Seit dem 30. November 2009 befindet sich der Antragsteller im Ruhestand, seine
Versorgungsbezüge werden um den im Versorgungsausgleich ermittelten Betrag
gekürzt. Er hat daher beim Amtsgericht Kirchhain die Anpassung der Kürzung
beantragt (Az. 2 32 F 18/10) und gleichzeitig im hiesigen Verfahren einen Antrag
auf Erlass einer einstweiligen Anordnung gestellt. Das Amtsgericht Kirchhain hat
am 25. November 2009 die Verfahrenbeteiligten darauf hingewiesen, dass Zweifel
an der örtlichen Zuständigkeit bestehen (Bl. 29 d.A.). Dazu ist unter Verweis auf
einen Aufsatz (FÜR 2009, 223 ff.) darauf hingewiesen worden, dass die
geschiedene Ehefrau kaum als Antragsgegnerin begriffen werden könne, weil sie
von dem Ausgang des Verfahrens nicht berührt sei. Da deswegen nur die
Antragsgegnerin zu 2) als Antragsgegner im Sinne des § 218 FamFG verstanden
werden könne, woraus wegen der fehlenden Beteiligtenstellung der
Antragsgegnerin zu 1) allein die örtliche Zuständigkeit abgelesen werden könne,
sei das für den Sitz der Antragsgegnerin zu 2) zuständige Familiengericht
Stuttgart örtlich zuständig.
Auf diesen Hinweis hat der Antragsteller Verweisung an das Familiengericht
Stuttgart beantragt. Mit Beschluss vom 1. Dezember 2009 hat das Amtsgericht
Kirchhain sich für örtlich unzuständig erklärt und das Verfahren ebenso wie das
Hauptsacheverfahren an das Amtsgericht Stuttgart verwiesen. Im Beschluss hat
das Amtsgericht die Auffassung vertreten, die Zuständigkeit richte sich nach § 218
Nr. 3 FamFG, weil der (einzige) Antragsgegner seinen Sitz in Stuttgart habe.
Nach Versendung der Akten an das Amtsgericht Stuttgart hat dies mit Beschluss
die Übernahme abgelehnt (ohne Datum, Bl. 41 f. d.A.).
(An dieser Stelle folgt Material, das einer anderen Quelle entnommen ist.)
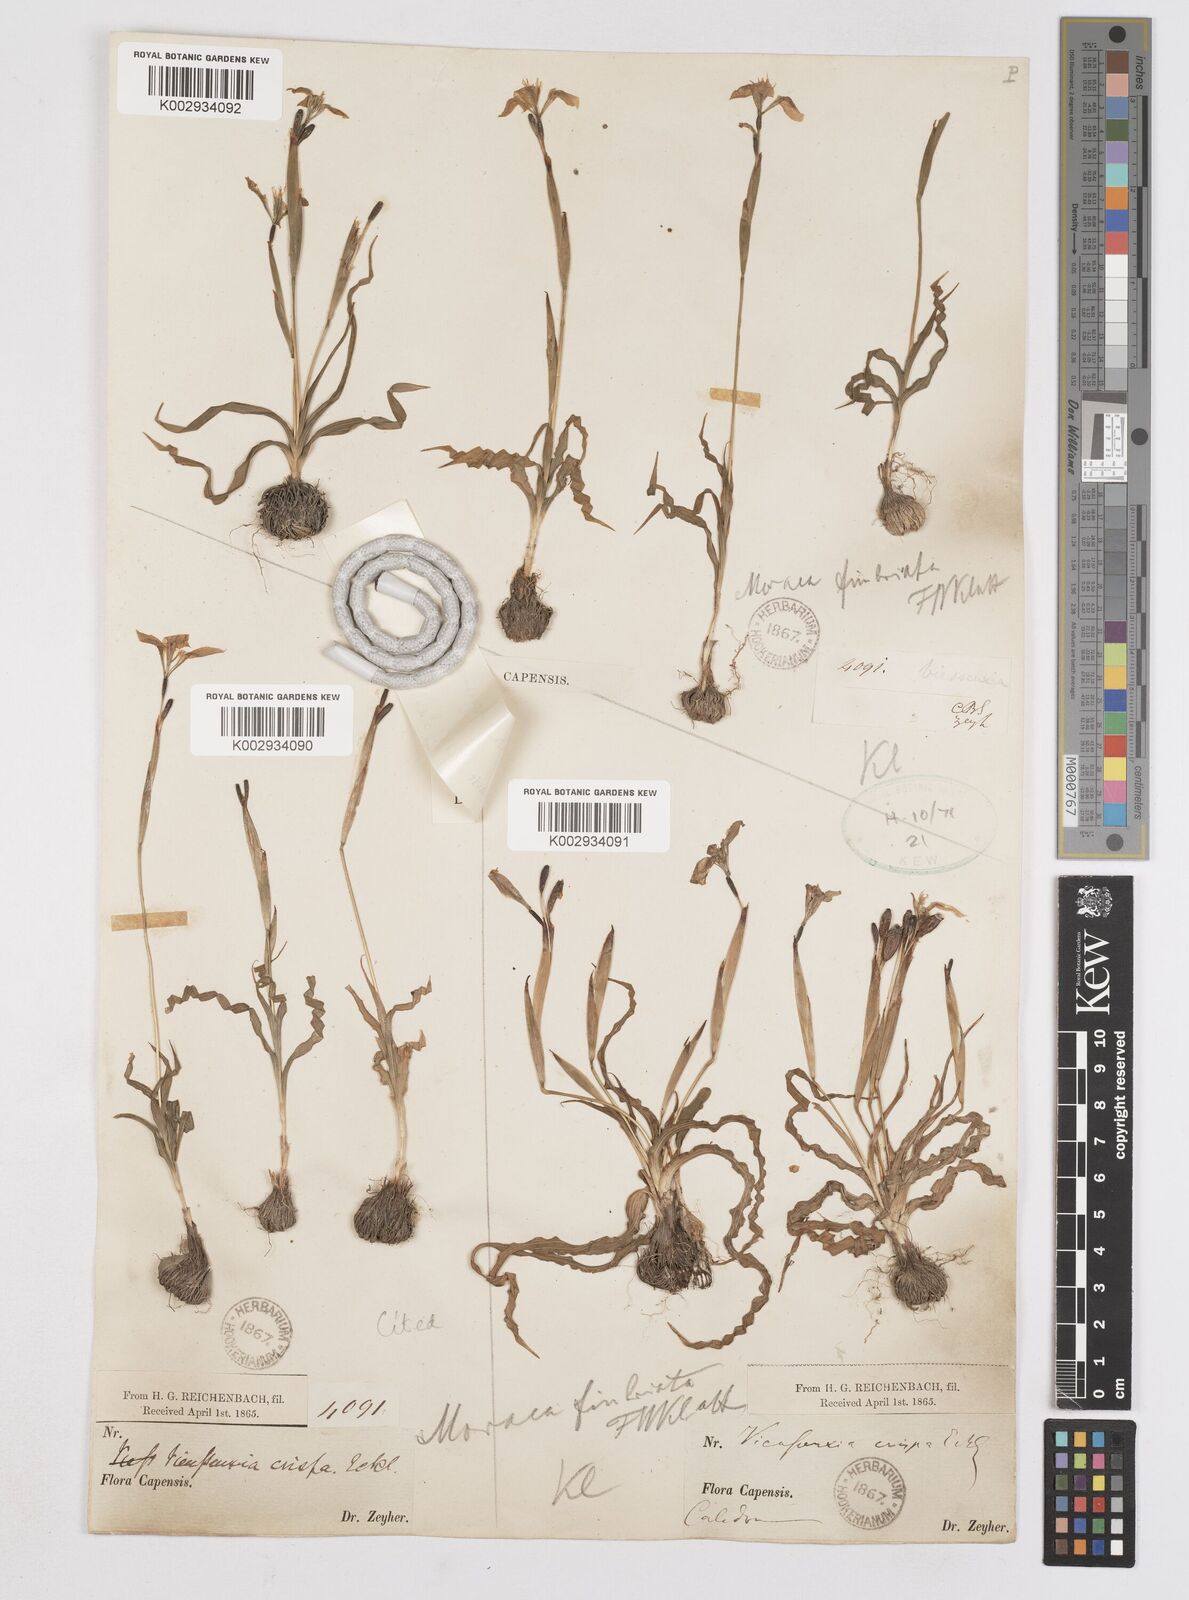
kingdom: Plantae
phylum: Tracheophyta
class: Liliopsida
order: Asparagales
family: Iridaceae
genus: Moraea
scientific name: Moraea fergusoniae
Die Zuständigkeit des
Amtsgerichts Kirchhain ergebe sich aus § 218 Nr. 2 FamFG. Die Bindungswirkung
des Verweisungsbeschlusses nach § 3 Abs. 3 S. 2 FamFG entfalle, weil das
verweisende Gericht eine eindeutige Zuständigkeitsvorschrift übergangen habe
und der Verweisungsbeschluss daher willkürlich sei.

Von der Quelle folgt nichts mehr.